Creating SVGs with PowerPoint


Microsoft PowerPoint is primarily a presentation tool, but it includes a capable vector drawing engine. For simple layouts such as floor plans, rack diagrams, or schematic maps, you can draw shapes on a slide and export the slide as an SVG file that Synoptic Panel can render as a map.

This method is a good fit when you need a quick map and you plan to complete data binding inside Synoptic Panel. If the map has many areas, or if you want precise control over SVG identifiers for automatic binding, consider Figma or a dedicated vector editor instead.

Build Maps in PowerPoint

  1. Create a new presentation and work on a single slide.
  2. Set the slide size to match the aspect ratio you want in the report. This reduces extra whitespace and helps the map fill the visual.
  3. Draw each interactive area as its own shape. Basic shapes such as rectangles, lines, and polygons export predictably.

As for demonstration purposes, the following ward floor-plan map was created using rectangles and text boxes.

Avoid overlapping areas whenever possible. Overlaps make selection harder and can produce unexpected click behavior in an interactive map.
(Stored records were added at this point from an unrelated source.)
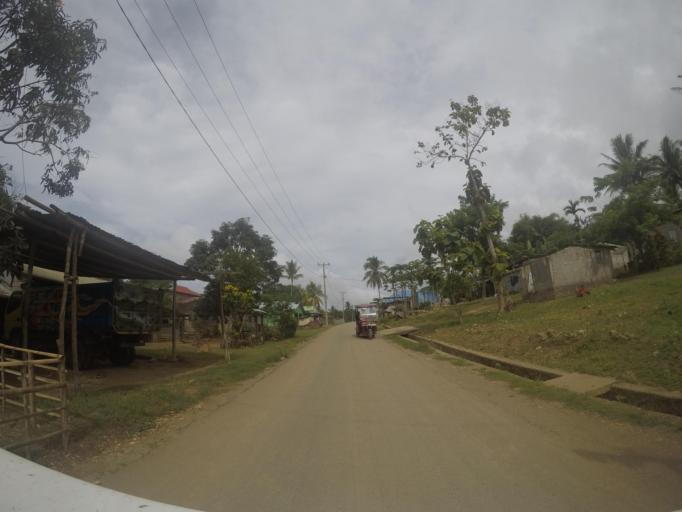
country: TL
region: Lautem
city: Lospalos
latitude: -8.5064
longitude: 126.9738
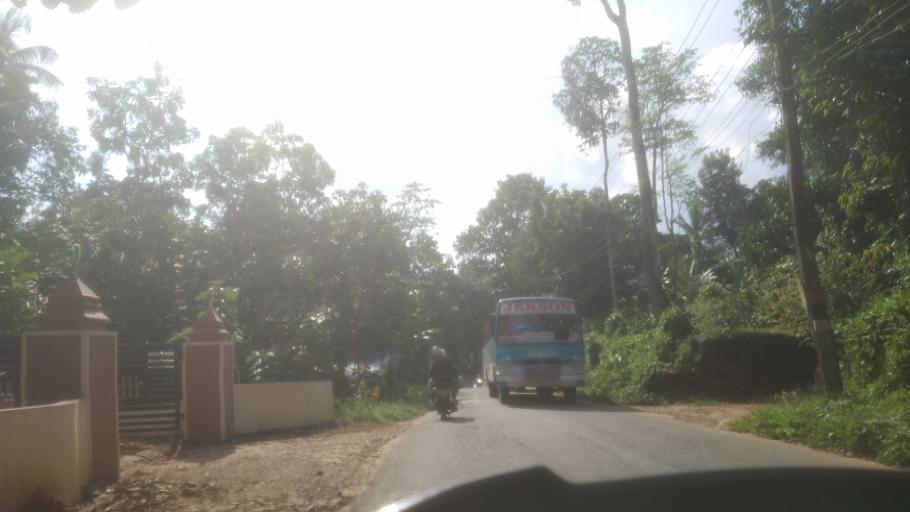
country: IN
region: Kerala
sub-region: Ernakulam
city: Muvattupula
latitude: 9.9995
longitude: 76.6322
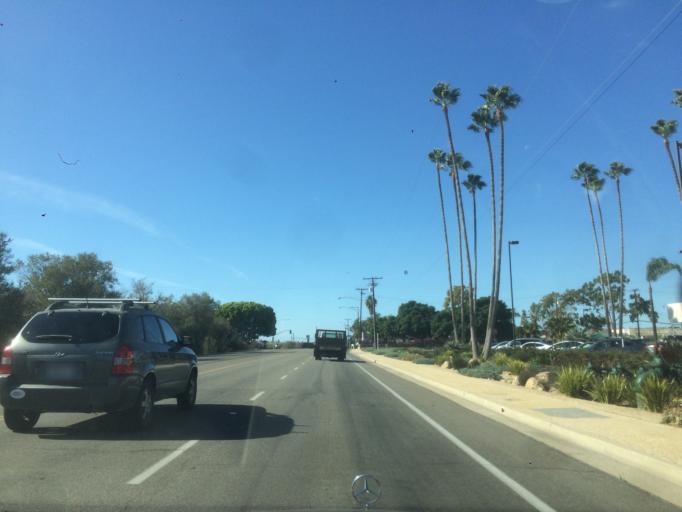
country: US
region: California
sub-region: Santa Barbara County
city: Goleta
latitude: 34.4319
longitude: -119.8458
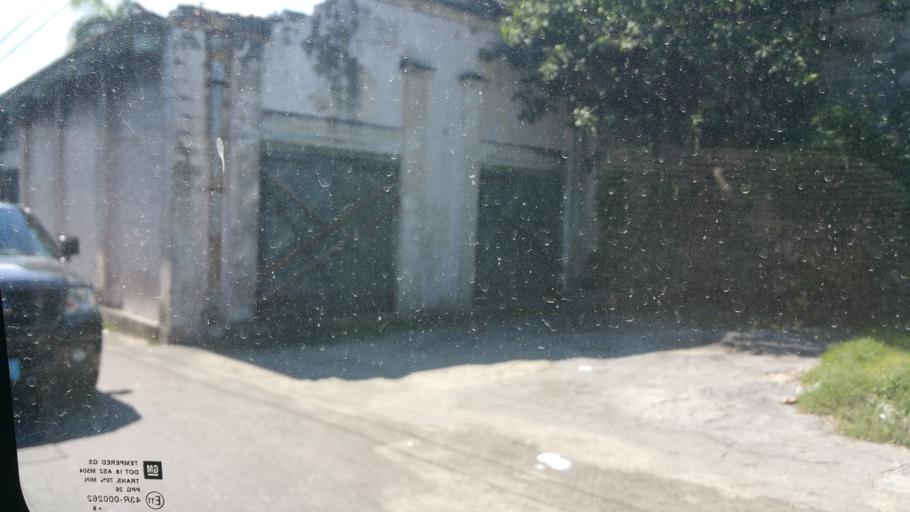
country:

Use a temporary fill color for each area shape. This does not affect the final coloring in Synoptic Panel, but it makes it much easier to see and select areas in the Map Editor

Export as SVG

Use PowerPoint’s Save As export, not Save as Picture.
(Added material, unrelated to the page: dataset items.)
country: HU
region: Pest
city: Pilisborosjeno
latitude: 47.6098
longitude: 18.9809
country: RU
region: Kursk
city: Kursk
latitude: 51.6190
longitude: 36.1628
  1. Select File, then Save As.
  2. In Save as type, choose Scalable Vector Graphics Format (.svg).
  3. Save the file. If PowerPoint prompts you to export one slide or all slides, select the single slide you used for the map.

NOTE: Do not export by selecting all objects, then right clicking and using Save as Picture. That method can change coordinates and cause elements to shift, which can break alignment and selection in Synoptic Panel.

Bind Shapes in Synoptic Panel

Synoptic Panel links your data to map areas. An area is an SVG shape, or a group of shapes, that you connect to a data point. Synoptic Panel can bind areas automatically when the SVG id matches your category values, or you can bind them manually in the Map Editor.

See Data Binding for more details on how binding works.

When you export from PowerPoint, the SVG usually does not keep the names you assigned to shapes, even if you renamed them in the Selection Pane. PowerPoint generates its own identifiers in the SVG, so automatic binding rarely works. In most cases, you will bind areas manually in the Map Editor.

Recommended steps:

  1. Import the SVG into Synoptic Panel as a map.
  2. Open the Map Editor and select an area either on the map canvas or from the Selection Tree. The Selection Tree lists SVG areas by their identifiers.
  3. In the Interaction Pane, use the Data Point dropdown to assign the selected area to a specific value from your Categories column.

  4. Repeat for each area you want to make interactive.
  5. Select Save and Close to apply changes.

TIP: After completing manual binding, you can export the map with its binding configuration so you can re import it later without repeating the work.

When Not to Use PowerPoint

PowerPoint is workable, but it becomes time consuming when you have many areas and you want automatic binding. Other vector editors let you control layer and object names, which map directly to SVG ids when exported, making it easier to align ids with your Power BI category values.

For more complex maps, consider using other tools like Figma or Adobe Illustrator.